The Christianization of Bulgaria

The Christianization of Bulgaria was initiated by Kniaz Boris I. Having inherited a strong and vital state from his predecessors, but defeated in almost all of the wars he waged, Boris I (852-889) made some far-sighted and far-reaching steps, which predetermined Bulgaria’s historical fate. In 864 he converted his court to Christianity and made the Christian religion official in the whole of his kingdom, manoeuvring between the contradictory interests of Rome and Constantinople during the entire period of his reign and achieving various advantages for his country.

The momentous affiliation of Bulgaria to the Christian civilization, through its Byzantine model, brought about considerable dividends in her international relations. Moreover, this act catalysed the on-going, and already advanced, process of assimilation of the Proto-Bulgarians by the Slavic majority – a process in which the Bulgarian nationality crystallized: Slavic in its self-identification, language and traditions.
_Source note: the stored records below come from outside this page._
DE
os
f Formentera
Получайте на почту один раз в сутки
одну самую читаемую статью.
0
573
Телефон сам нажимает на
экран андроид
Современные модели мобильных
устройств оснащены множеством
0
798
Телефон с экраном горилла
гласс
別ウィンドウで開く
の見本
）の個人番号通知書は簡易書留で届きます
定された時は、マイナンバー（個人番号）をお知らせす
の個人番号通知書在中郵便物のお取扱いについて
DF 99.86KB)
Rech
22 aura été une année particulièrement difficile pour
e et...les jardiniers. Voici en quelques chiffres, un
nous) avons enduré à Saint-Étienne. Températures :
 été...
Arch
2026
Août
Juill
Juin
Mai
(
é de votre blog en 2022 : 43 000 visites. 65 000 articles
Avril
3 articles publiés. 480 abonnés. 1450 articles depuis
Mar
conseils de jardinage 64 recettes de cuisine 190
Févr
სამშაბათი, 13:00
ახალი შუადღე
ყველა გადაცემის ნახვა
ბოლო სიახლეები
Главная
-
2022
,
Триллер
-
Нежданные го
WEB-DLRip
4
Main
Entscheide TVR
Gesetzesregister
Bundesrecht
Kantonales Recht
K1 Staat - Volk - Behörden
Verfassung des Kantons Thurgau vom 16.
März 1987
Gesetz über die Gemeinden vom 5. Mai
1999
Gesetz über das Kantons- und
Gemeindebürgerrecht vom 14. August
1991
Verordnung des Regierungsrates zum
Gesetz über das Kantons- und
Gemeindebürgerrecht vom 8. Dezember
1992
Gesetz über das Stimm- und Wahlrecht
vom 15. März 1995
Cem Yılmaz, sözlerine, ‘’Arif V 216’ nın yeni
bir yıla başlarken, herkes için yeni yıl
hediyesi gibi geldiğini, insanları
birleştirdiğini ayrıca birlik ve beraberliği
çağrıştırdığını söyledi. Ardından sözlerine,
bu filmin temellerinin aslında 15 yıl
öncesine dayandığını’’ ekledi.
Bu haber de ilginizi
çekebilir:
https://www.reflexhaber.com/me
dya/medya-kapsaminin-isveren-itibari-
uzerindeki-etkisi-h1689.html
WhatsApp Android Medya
In 886, invited by Prince Boris-Michael, the disciples of the Slav apostles Cyril and Methodius, who had been sent away from Greater Moravia by that time, arrived in Bulgaria. They were received with great honours by the Bulgarian governor of Belgrade (Serbia’s capital today) as soon as they had treached the border. With the approval of Boris I, two spiritual centres of tremendous significance for Slavic culture were formed in the capital city of Pliska, as well as in the other central town – Ohrid, in Macedonia. Only in Ohrid, in the course of 7 years as many as 3500 students were educated.
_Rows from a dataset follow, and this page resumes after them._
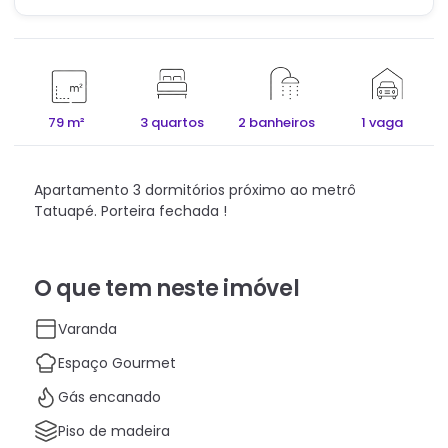
79 m²
3 quartos
2 banheiros
1 vaga
Apartamento 3 dormitórios próximo ao metrô
Tatuapé. Porteira fechada !
O que tem neste imóvel
Varanda
Espaço Gourmet
Gás encanado
Piso de madeira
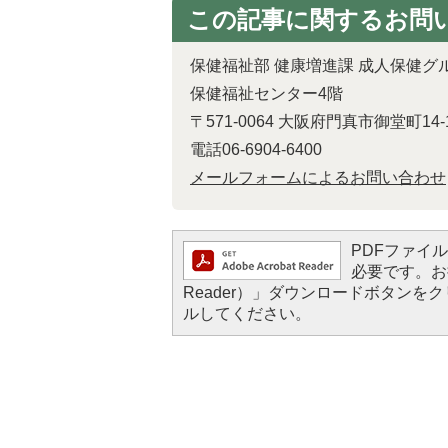
この記事に関するお問
保健福祉部 健康増進課 成人保健グ
保健福祉センター4階
〒571-0064 大阪府門真市御堂町14-
電話06-6904-6400
メールフォームによるお問い合わせ
PDFファイルを
必要です。お持
Reader）」ダウンロードボタン
ルしてください。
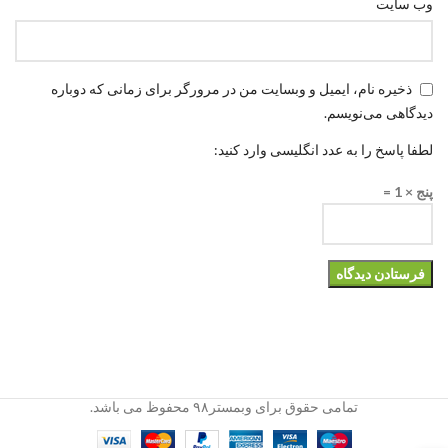
وب‌ سایت
ذخیره نام، ایمیل و وبسایت من در مرورگر برای زمانی که دوباره
دیدگاهی می‌نویسم.
لطفا پاسخ را به عدد انگلیسی وارد کنید:
پنج × 1 =
تمامی حقوق برای وبمستر۹۸ محفوظ می باشد.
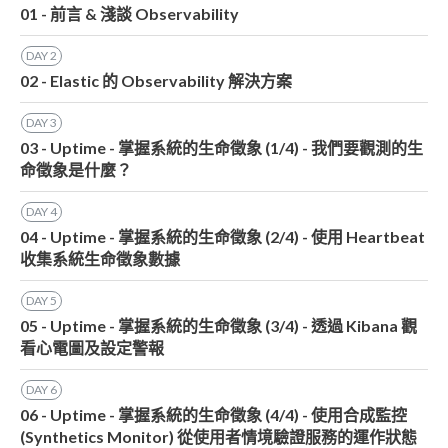
01 - 前言 & 淺談 Observability
DAY
2
02 - Elastic 的 Observability 解決方案
DAY
3
03 - Uptime - 掌握系統的生命徵象 (1/4) - 我們要觀測的生
命徵象是什麼？
DAY
4
04 - Uptime - 掌握系統的生命徵象 (2/4) - 使用 Heartbeat
收集系統生命徵象數據
DAY
5
05 - Uptime - 掌握系統的生命徵象 (3/4) - 透過 Kibana 觀
看心電圖及設定警報
DAY
6
06 - Uptime - 掌握系統的生命徵象 (4/4) - 使用合成監控
(Synthetics Monitor) 從使用者情境驗證服務的運作狀態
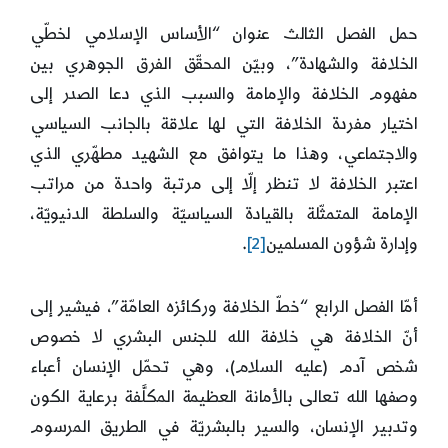
حمل الفصل الثالث عنوان “الأساس الإسلامي لخطّي
الخلافة والشهادة”، وبيّن المحقّق الفرق الجوهري بين
مفهوم الخلافة والإمامة والسبب الذي دعا الصدر إلى
اختيار مفردة الخلافة التي لها علاقة بالجانب السياسي
والاجتماعي، وهذا ما يتوافق مع الشهيد مطهّري الذي
اعتبر الخلافة لا تنظر إلّا إلى مرتبة واحدة من مراتب
الإمامة المتمثّلة بالقيادة السياسيّة والسلطة الدنيويّة،
وإدارة شؤون المسلمين
[2]
.
أمّا الفصل الرابع “خطّ الخلافة وركائزه العامّة”، فيشير إلى
أنّ الخلافة هي خلافة الله للجنس البشري لا خصوص
شخص آدم (عليه السلام)، وهي تحمّل الإنسان أعباء
وصفها الله تعالى بالأمانة العظيمة المكلَّفة برعاية الكون
وتدبير الإنسان، والسير بالبشريّة في الطريق المرسوم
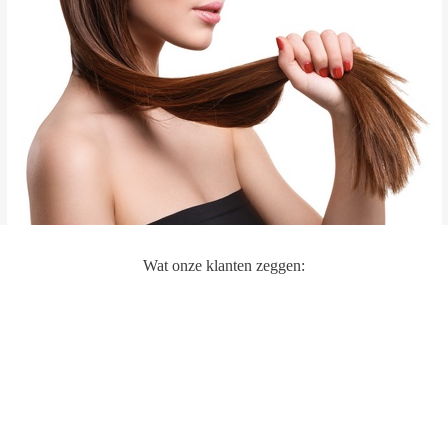
Wat onze klanten zeggen:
Steadfastly, Prince Boris I continued his mission. In 893 he summoned a Church Council in Pliska. There “pagan Pliska” was replaced by Veliki Preslav as Bulgaria’s capital. The Byzantine priests were sent away, because the country already had well-educated ecclesiastics of her own. And most importantly, at the 893 Council the Bulgarian Slavonic language was declared to be the official administrative and church language. This tongue was comprehensible to the common people. It formed the basis of a cultural tradition that, within a few decades only, overflowed Bulgaria’s frontiers and became spread far beyond them.

Having accomplished the work of his life, Boris, still in his strength, retired to a monastery. His reign had a cultural impact on the development of all Slavs and the whole of Eastern Europe. He died in 907. However, before finding eternal peace, in 893 he had to prove his loyalty to Christianity once again; in 893 he left the monastery for a while – to dethrone and blind his first-born son Prince Vladimir, who had been conspiring to restore heathendom.

After he died, Boris I became the first saint of the Bulgarian Church – the church he himself created. Nowadays, his Proto-Bulgarian, Turkic name, wrongly identified with the Slavonic name of Borislav; is in current usage in almost all countries that belong to the Christian civilization.